- _Task statement_: Keep each line of the material that includes "xlsx", and leave out the rest.

- _Extracted entries_:
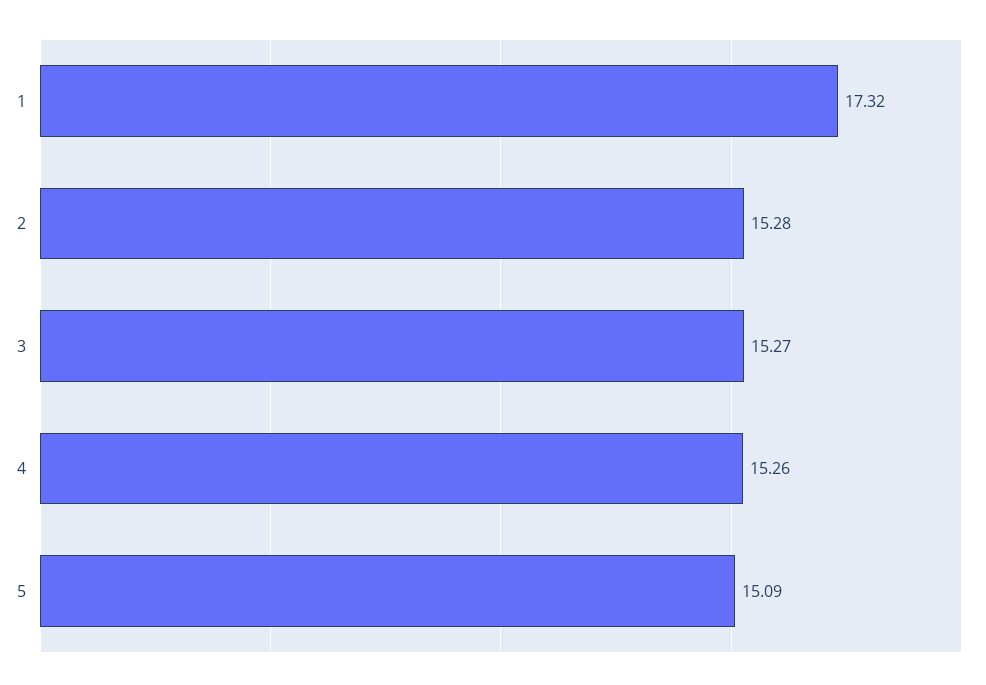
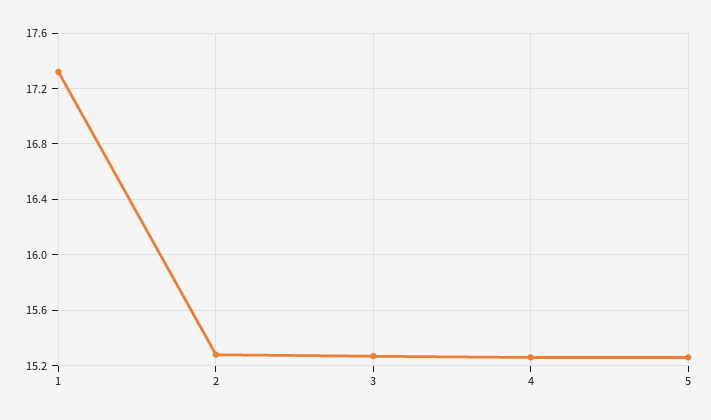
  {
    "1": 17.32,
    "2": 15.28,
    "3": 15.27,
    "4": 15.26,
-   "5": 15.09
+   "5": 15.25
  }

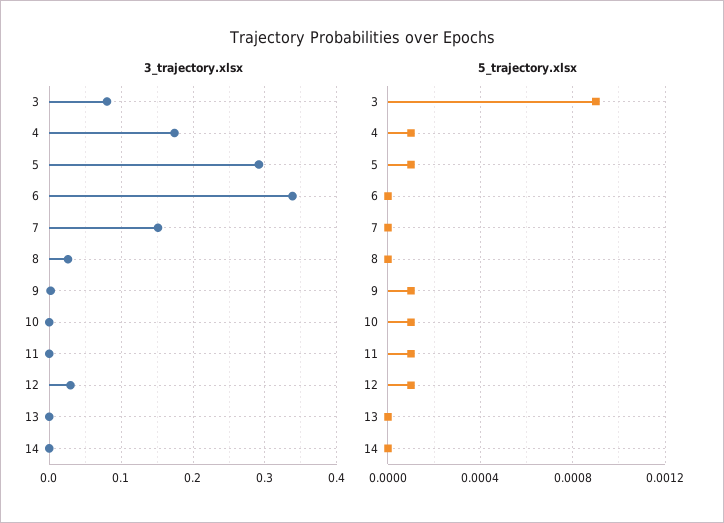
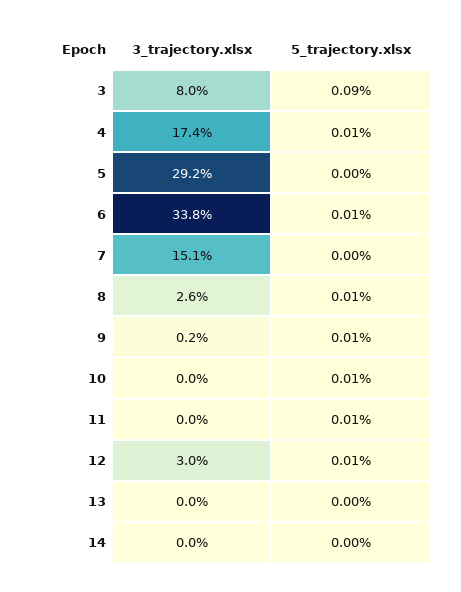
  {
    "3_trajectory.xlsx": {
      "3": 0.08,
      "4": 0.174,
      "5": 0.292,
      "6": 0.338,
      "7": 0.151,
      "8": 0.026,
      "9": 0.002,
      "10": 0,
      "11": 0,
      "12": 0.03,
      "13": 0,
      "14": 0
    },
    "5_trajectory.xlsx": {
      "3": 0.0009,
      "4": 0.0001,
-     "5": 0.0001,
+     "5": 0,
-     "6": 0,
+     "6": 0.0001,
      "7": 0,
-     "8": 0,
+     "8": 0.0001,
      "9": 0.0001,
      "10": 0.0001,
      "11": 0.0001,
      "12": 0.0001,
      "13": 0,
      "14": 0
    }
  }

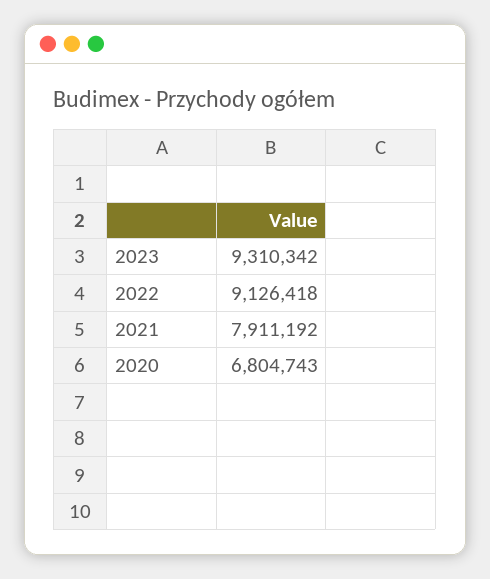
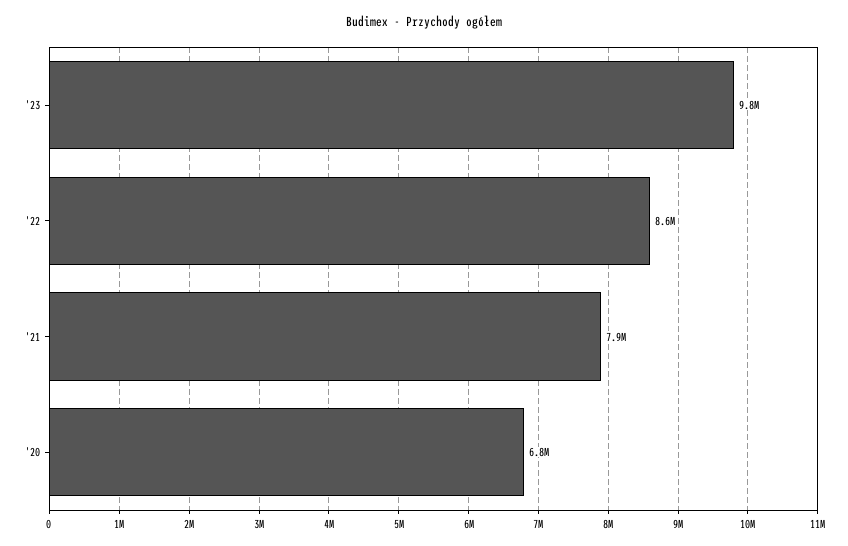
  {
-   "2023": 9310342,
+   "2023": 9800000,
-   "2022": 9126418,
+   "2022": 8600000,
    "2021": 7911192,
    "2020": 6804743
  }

- _Exercise answer_:
    "3_trajectory.xlsx": {
    "5_trajectory.xlsx": {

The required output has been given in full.